Dış politikadaki her yön değişikliği, piyasalarda risk algısı üzerinden anlık fiyatlamalara konu oluyor. Diplomasi-dışı söylemler veya savunma projelerine dair belirsizlik sinyalleri, yatırımcı duyarlılığını etkileyebiliyor. Bu nedenle, KAAN benzeri kritik projelerde “takvim, tedarik ve yerlileşme stratejisi”nin tek ağızdan, teknik zeminde ve öngörülebilir bir dille paylaşılması bekleniyor. Ankara’da hâkim görüş, savunma sanayiinde ana eksenin “çoklu tedarik, yerli motor/aviyoniklerde hız, dışa bağımlılığı azaltma” odağında korunacağı yönünde.

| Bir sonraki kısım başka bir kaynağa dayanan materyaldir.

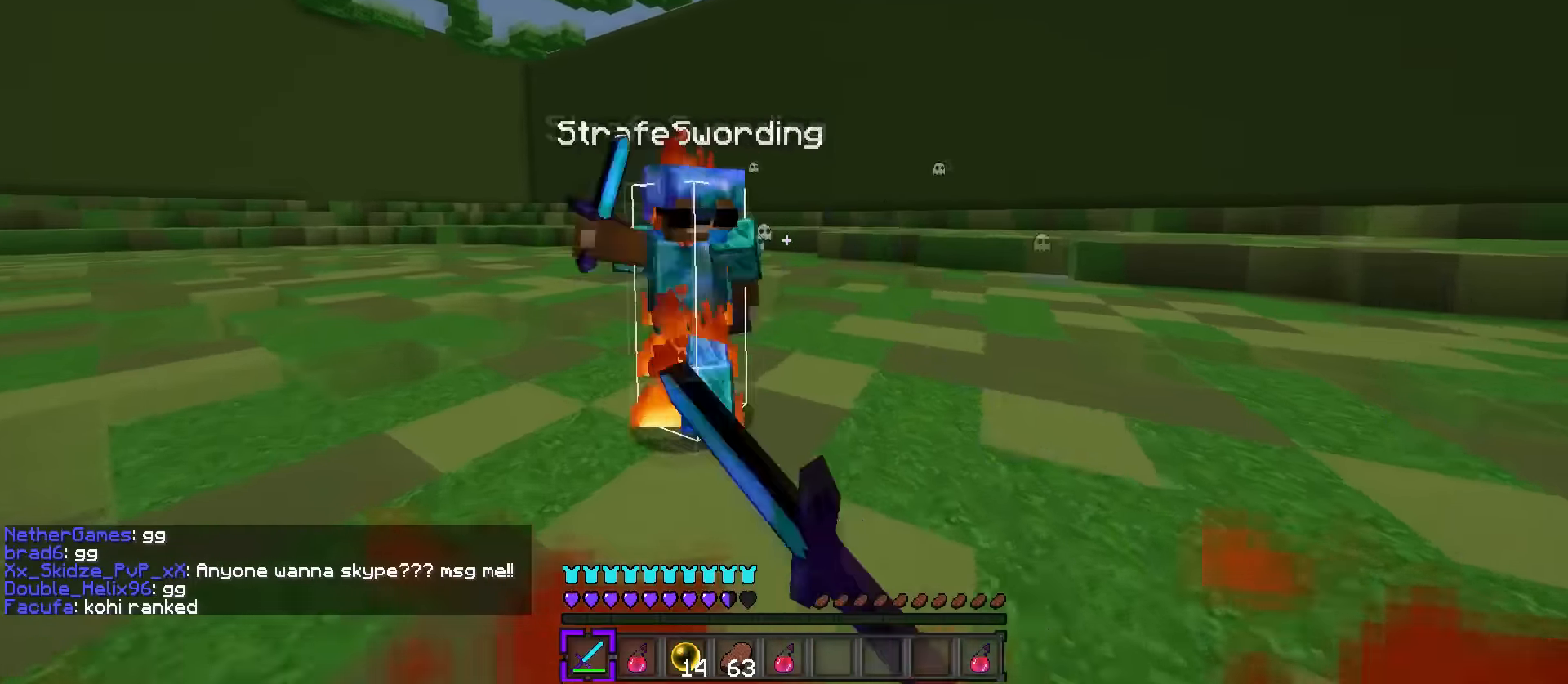
{"keys": ["d", "q", "w"], "events": [[100, "s", "down"], [100, "w", "up"], [167, "d", "down"], [317, "s", "up"], [333, "a", "up"], [417, "q", "down"], [417, "w", "down"]]}
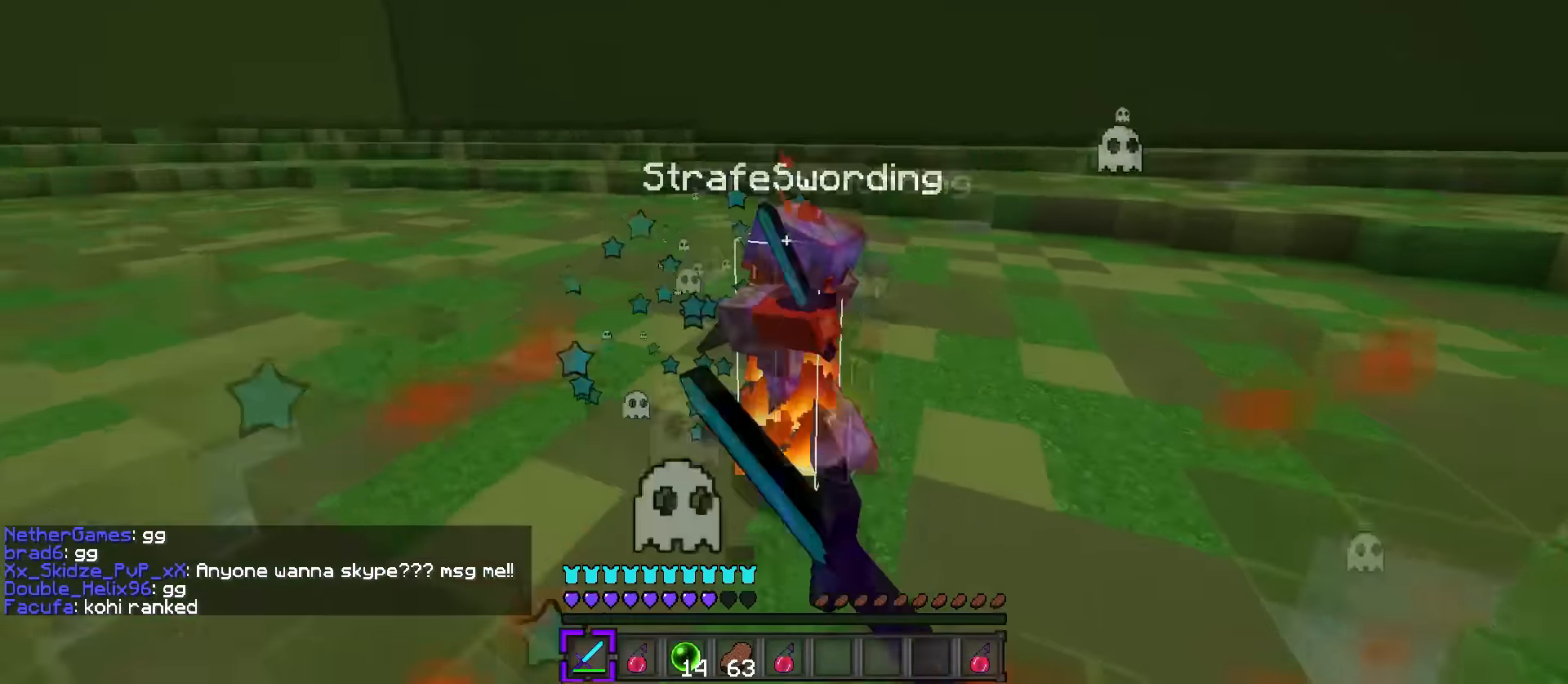
{"keys": ["d", "q", "s", "w"], "events": [[501, "s", "down"]]}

Sonraki adımlar: Sessiz diplomasi, kontrollü iletişim
Yasama yılının açılışıyla birlikte kulis yoğunluğu artarken, nihai kararın “siyasi takvim–dış temaslar–parti içi denge” üçgeninde şekilleneceği konuşuluyor. Bu süreçte, hem Washington hem bölge başkentlerine verilecek mesajların “kurumsal kanallardan, kontrollü iletişimle” aktarılması planlanıyor. Kabine revizyonu gerçekleşirse, bunun dış politikada “güven, öngörülebilirlik ve dosya yönetiminde hız” başlıklarını öne çıkaracak bir yeniden ayarlama anlamına gelmesi bekleniyor.